Quando contratar sem derrubar a margem

Contratar parece crescimento, mas uma contratação feita na hora errada reduz o lucro por meses. Veja como decidir a próxima contratação pelo número, e não pelo cansaço.

6 min de leitura30 de junho de 2026Somus

Quando contratar sem derrubar a margem

A equipe está sobrecarregada, os prazos apertam, e a solução parece óbvia: contratar mais gente. Em muitos casos é a decisão certa. Em outros, ela reduz o lucro do escritório por vários meses sem resolver o problema de fundo. A diferença está em contratar pelo número, e não pelo cansaço.

Uma contratação custa mais do que o salário combinado. Tem os encargos, que aumentam bastante o valor. Tem o espaço de trabalho, o computador, os softwares. E tem um custo que ninguém coloca na conta: o tempo das pessoas que vão treinar e acompanhar a pessoa nova nas primeiras semanas. Esse tempo sai de quem já está produzindo.

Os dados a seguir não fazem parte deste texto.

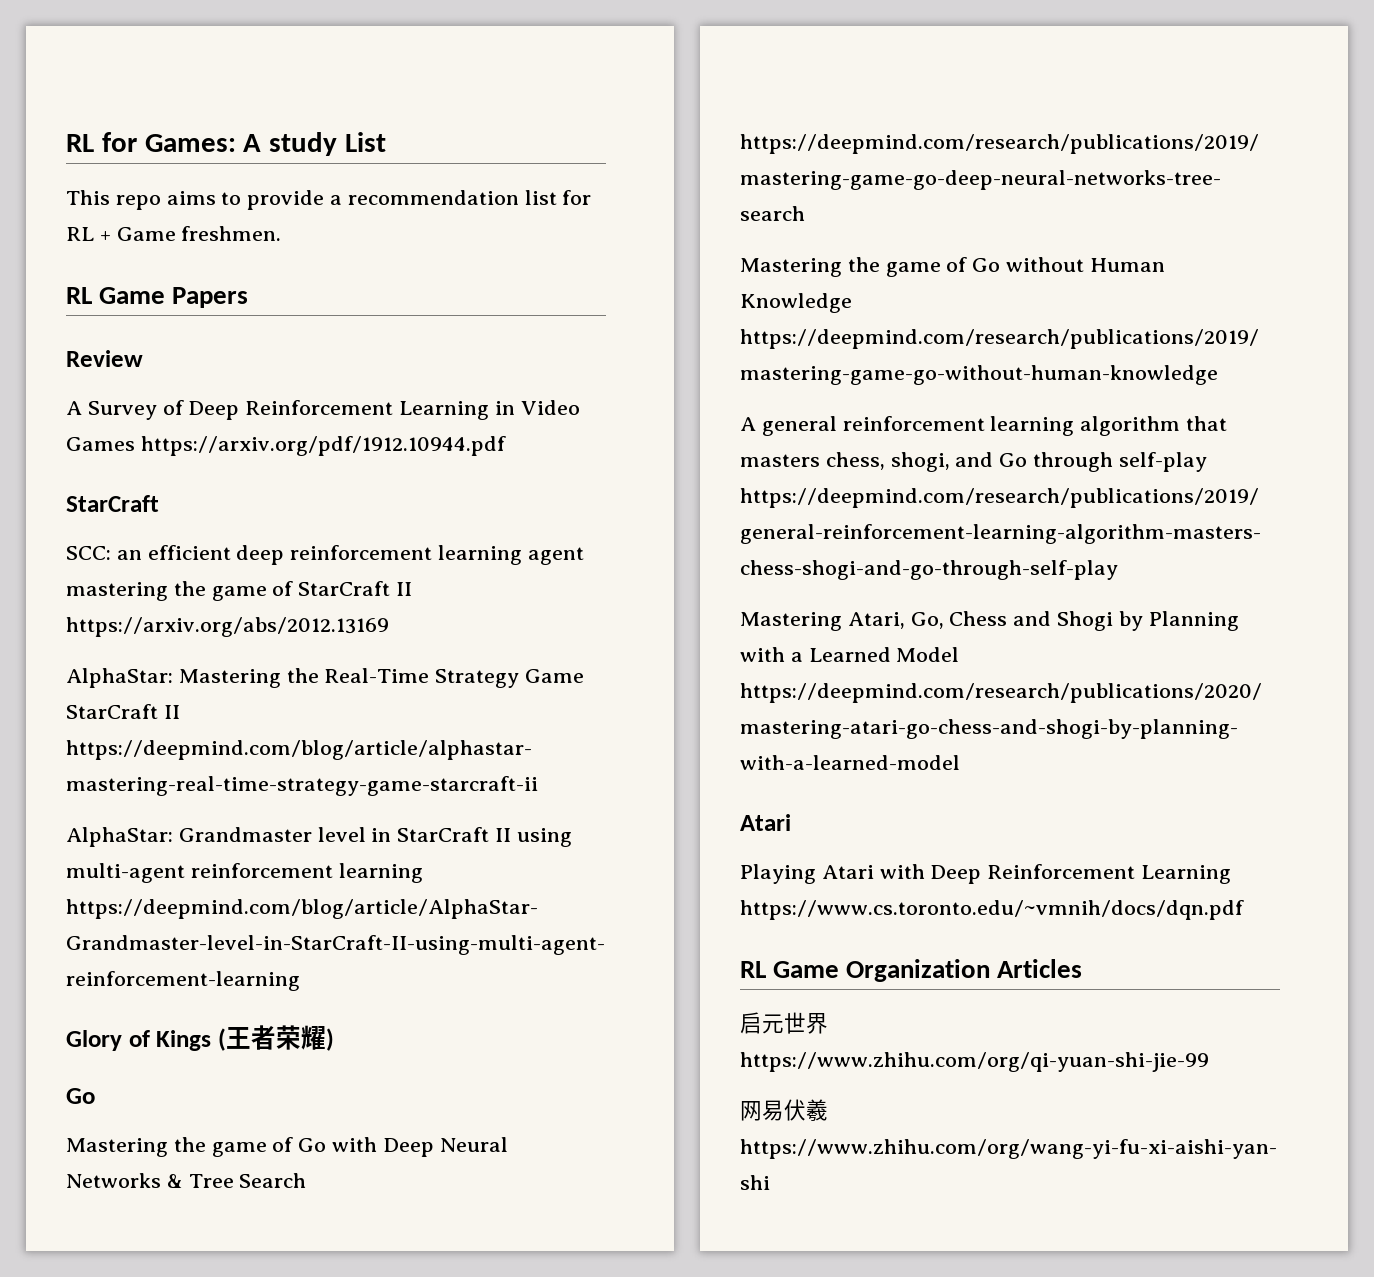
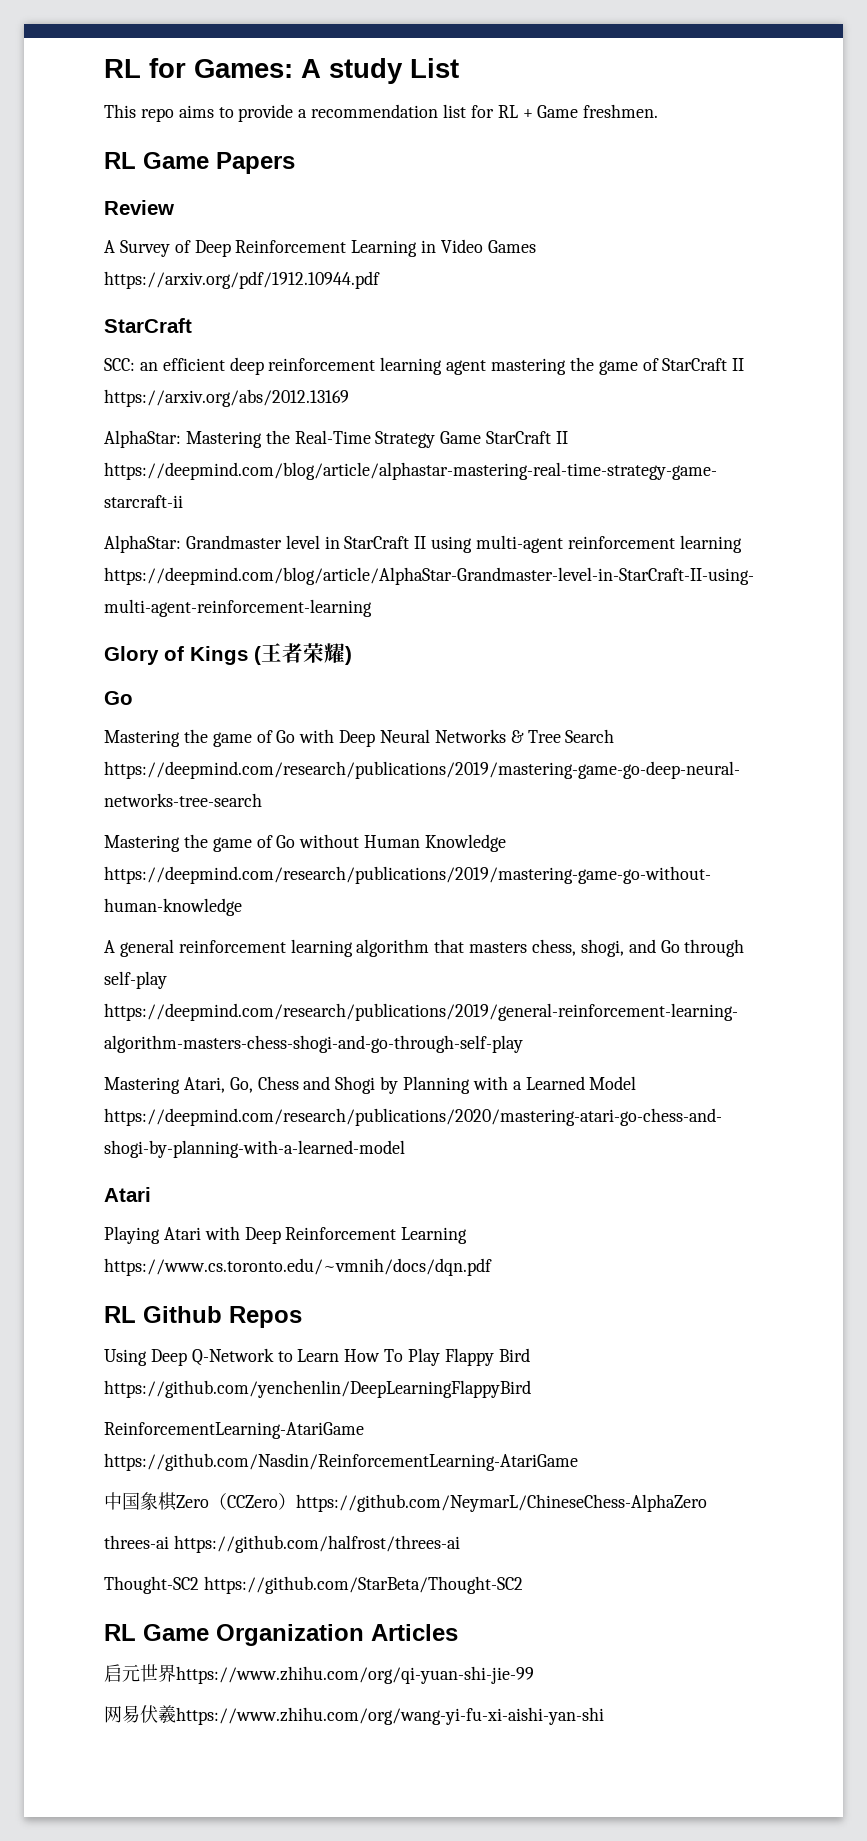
(1244, 910) none -> [104,1306,302,1328] [104,1348,530,1366] [104,1380,531,1398] [104,1422,364,1439] [104,1453,578,1471] [104,1492,707,1512] [104,1535,460,1553] [104,1576,523,1594] // RL Github Repos // Using Deep Q-Network to Learn How To Play Flappy Bird https://github.com/yenchenlin/DeepLearningFlappyBird // ReinforcementLearning-AtariGame https://github.com/Nasdin/ReinforcementLearning-AtariGame // 中国象棋Zero（CCZero）https://github.com/NeymarL/ChineseChess-AlphaZero // threes-ai https://github.com/halfrost/threes-ai // Thought-SC2 https://github.com/StarBeta/Thought-SC2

Existe também o período de maturação. Uma pessoa nova quase nunca produz no primeiro mês o que vai produzir no sexto. Ela precisa entender os processos, o jeito do escritório, os clientes. Durante esse tempo, ela custa caro e entrega pouco. Isso é normal e esperado, mas precisa estar previsto no caixa.

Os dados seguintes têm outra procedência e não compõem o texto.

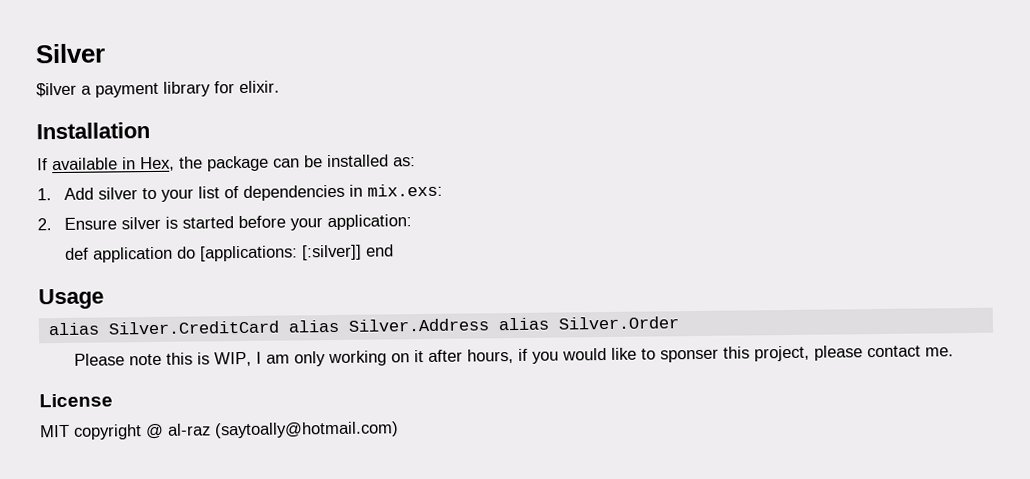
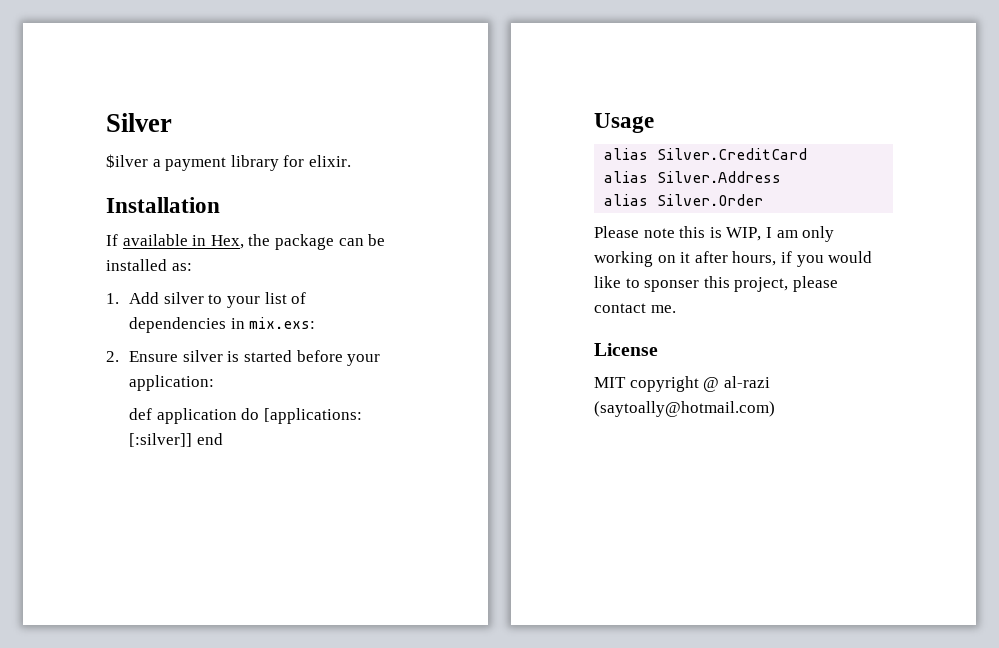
(280, 327) none -> (808, 154) //
(489, 325) none -> (782, 177) //
[168,423,211,436] al-raz -> [723,376,770,388] al-razi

O sinal certo para contratar é uma combinação de dois fatores. Primeiro, a equipe atual está consistentemente acima de uma ocupação saudável, ou seja, as horas faturáveis estão no limite há semanas, não foi só um pico. Segundo, existe trabalho contratado, ou bem provável, que cobre o custo da nova pessoa depois do período de maturação. Quando os dois aparecem juntos, contratar é crescimento de verdade.

O sinal errado é contratar só porque todo mundo está cansado, sem mais receita à vista. Nesse caso, você divide o mesmo dinheiro entre mais pessoas. O cansaço diminui por um tempo, mas a margem cai, e em poucos meses a pressão volta, agora com uma folha maior para sustentar. O problema não era falta de gente, era excesso de trabalho mal precificado ou mal organizado.

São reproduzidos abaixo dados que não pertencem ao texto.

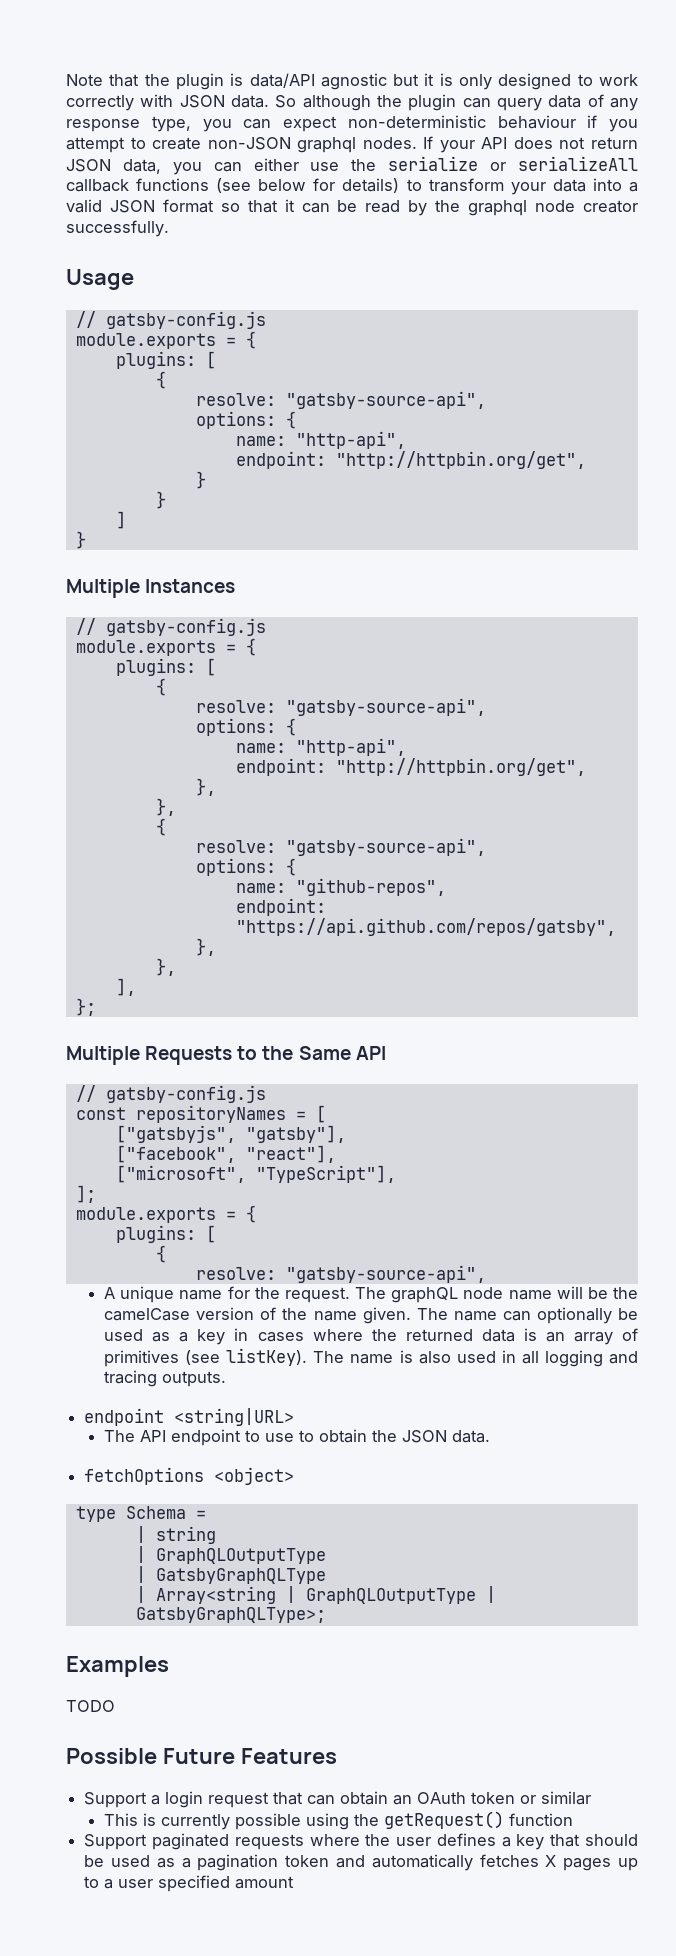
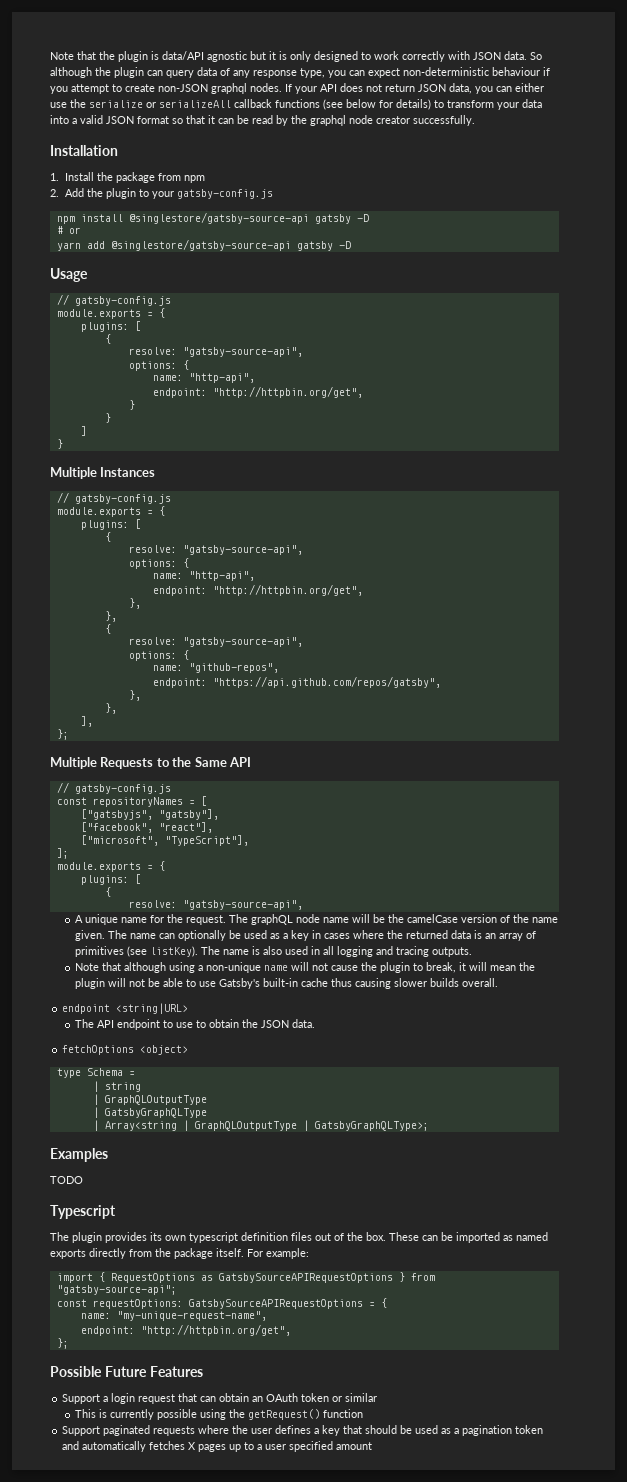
(169, 228) none -> [50,145,118,156] [50,172,205,183] [50,188,273,199] [56,212,369,224] [56,226,81,234] [56,239,351,251] // Installation // 1. Install the package from npm // 2. Add the plugin to your gatsby-config.js // npm install @singlestore/gatsby-source-api gatsby -D // # or // yarn add @singlestore/gatsby-source-api gatsby -D
(227, 1379) none -> [74,962,535,973] [74,978,498,989] // Note that although using a non-unique name will not cause the plugin to break, it will mean the plugin will not be able to use Gatsby's built-in cache thus causing slower builds overall.
(115, 1706) none -> [50,1205,116,1219] [50,1232,548,1243] [50,1248,309,1259] [56,1272,435,1283] [56,1285,177,1295] [56,1298,387,1309] [80,1311,267,1321] [80,1324,291,1336] [56,1338,69,1349] // Typescript // The plugin provides its own typescript definition files out of the box. These can be imported as named exports directly from the package itself. For example: // import { RequestOptions as GatsbySourceAPIRequestOptions } from "gatsby-source-api"; // const requestOptions: GatsbySourceAPIRequestOptions = { // name: "my-unique-request-name", // endpoint: "http://httpbin.org/get", // };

Para decidir com clareza, olhe três números antes de abrir a vaga. A ocupação atual da equipe, para confirmar que a sobrecarga é constante. O trabalho contratado para os próximos meses, para saber se a receita cobre a nova folha. E a margem que sobra depois de incluir o custo total da contratação, não só o salário. Se a margem continua saudável com a pessoa nova dentro da conta, a contratação se paga. Se a margem some, a conta não fecha, e contratar agora só adia o problema.

Crescer a equipe é uma das decisões mais caras que um escritório toma. Tomada na hora certa, ela destrava o crescimento. Tomada por cansaço, ela come o lucro. A diferença é fazer a conta antes.